200 yorumm
ariana, future - everyday
***
Saraydaki ikinci günün sonunda herkes odasına çekilirken kendisinden adeta kaçan Hyunjin ile Jisung kaşlarını çatsa da sorgulayamamıştı anlamadığı için. Minho'yu bırakıp koridorda kendi odasına ilerlerken kafasında da Hyunjin'e neler olduğuna dair teoriler üretiyordu.
En sonunda saraydaki tüm kapılar kapandığında Hyunjin yavaşça yatağına oturdu, gözleri odada olduğu her an gibi yine masanın oraya giderken zihninde Minho ile dudaklarının birleştiği o an canlanmış, elektrik çarpmış gibi kafasını sallamıştı etkisinden kurtulmak için.
Vücudunda bir ateş dalgası yükselirken ayağa kalkıp pencereye ilerledi, kendilerinin tek katlı sarayının aksine buradaki odası üçüncü kattaydı ve denizi görebiliyordu.
Tek elini elbisenin içinden göğsüne götürüp rahatlamak için ovuşturdu, gözlerini kırpmak istemiyordu çünkü kırptığı her an o öpücük canlanıyordu zihninde. Sanki tekrar tekrar yaşanmış gibi bir ateş dalgası onu ele geçiriyor, kulaklarına kadar kızardığını hissediyordu.
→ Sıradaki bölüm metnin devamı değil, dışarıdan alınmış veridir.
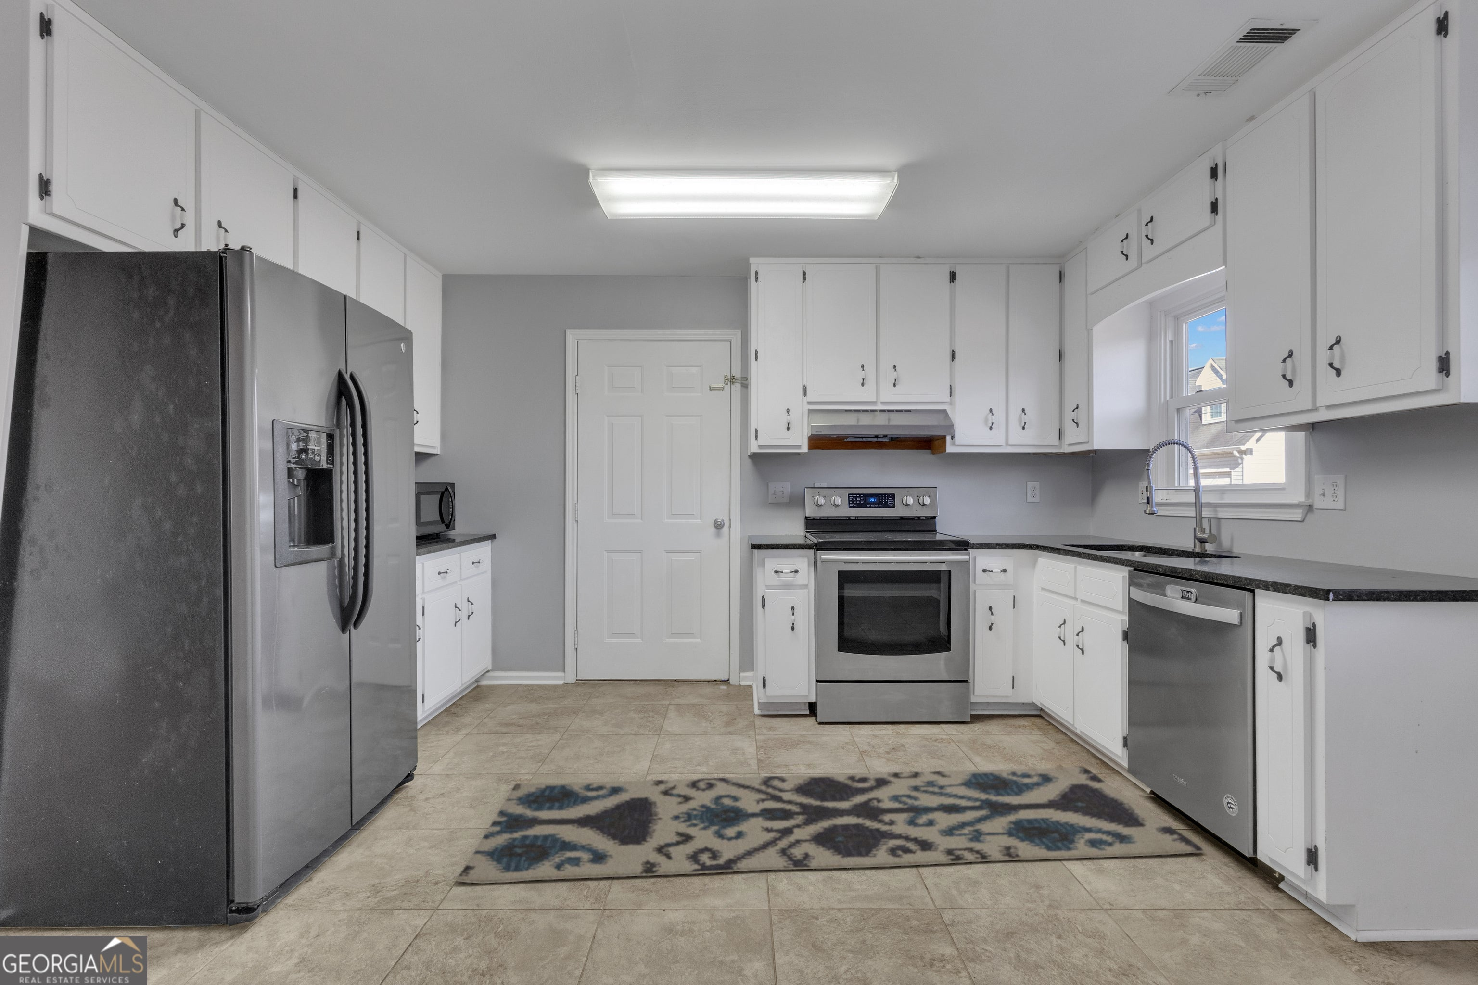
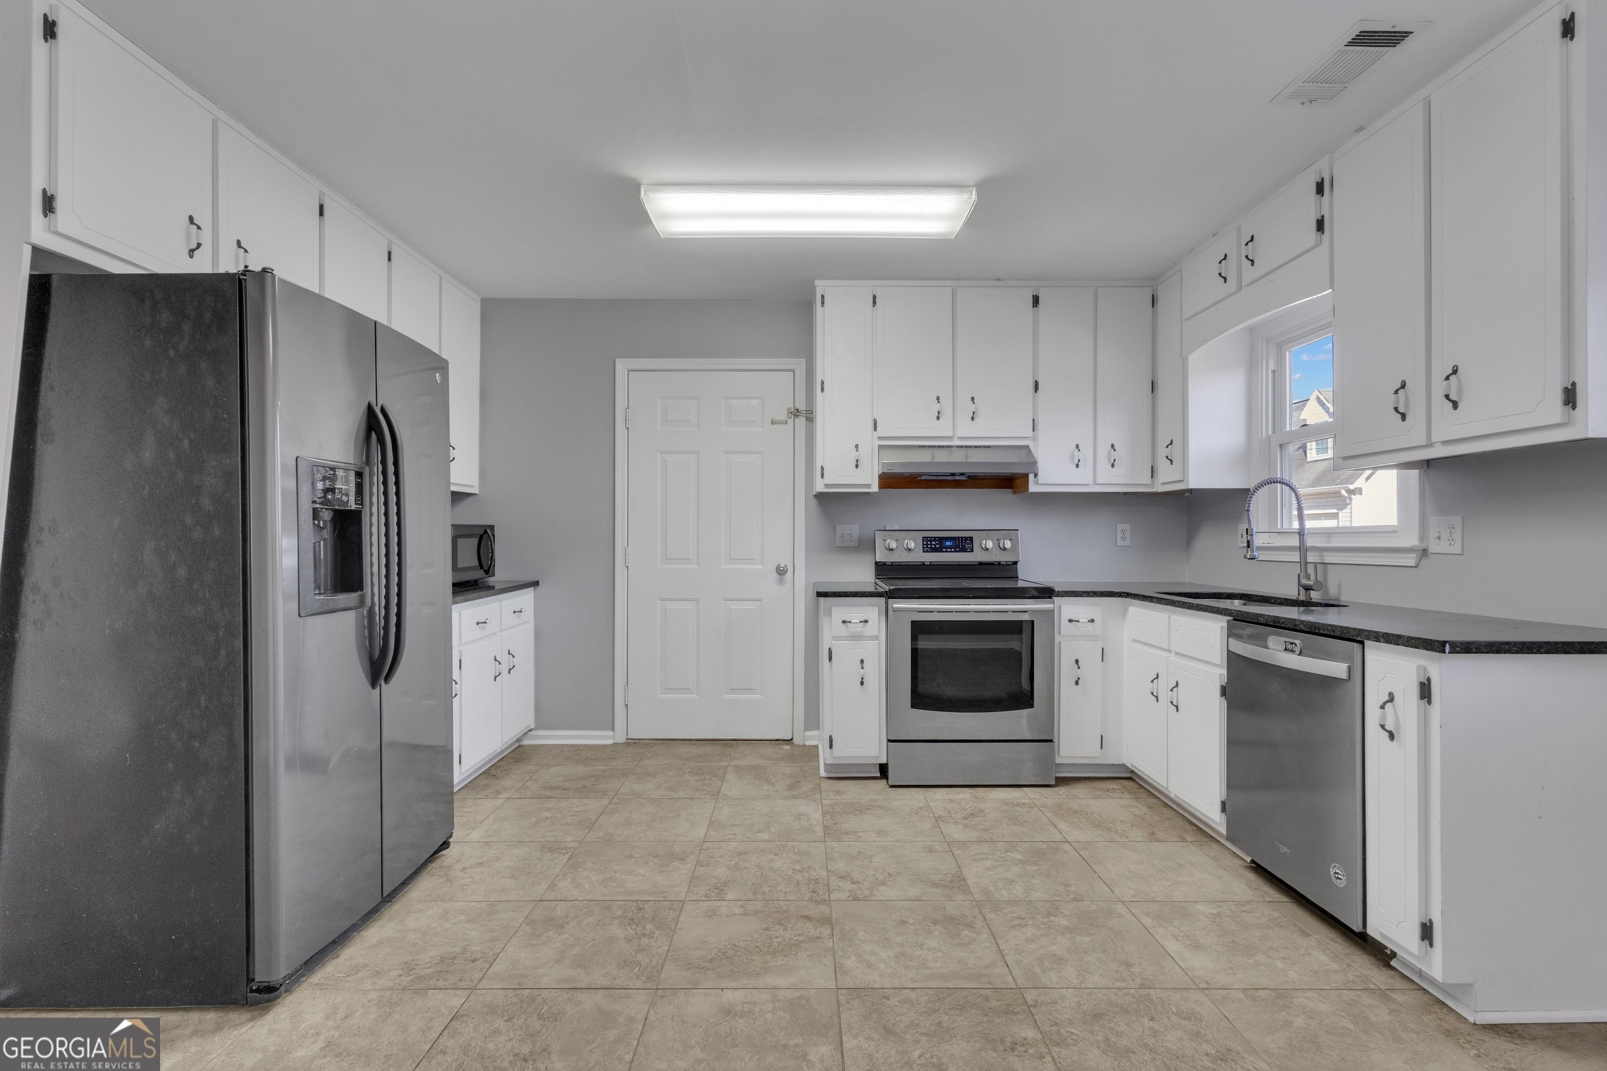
- rug [455,766,1204,884]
Kuşağını çözüp elbiseyi çıkarıp attı üstünden, pencerenin önünde kayıp yere oturmuş, çıplak sırtını duvara yaslayıp soluklanmıştı. Birkaç adım atsa, odanın önündeki Minho'yu bulacağını biliyordu.
"Aklımda Jisung'dan başkası olmamalıydı benim." dedi saç diplerini çekerken. "Jisung ile olursam kurtarabilirdim, sen aklıma girersen geri dönüşümüz olmaz."
Başını eğdi. "Bir tahtın iki varisini de yok edemeyiz."
Düşünüyor, düşündükçe deliriyor gibi hissediyordu Hyunjin. Çöktüğü yerde birkaç saat boyunca otururken en sonunda kendini yatağa atmış, tavanı izlerken de uyuyakalmıştı.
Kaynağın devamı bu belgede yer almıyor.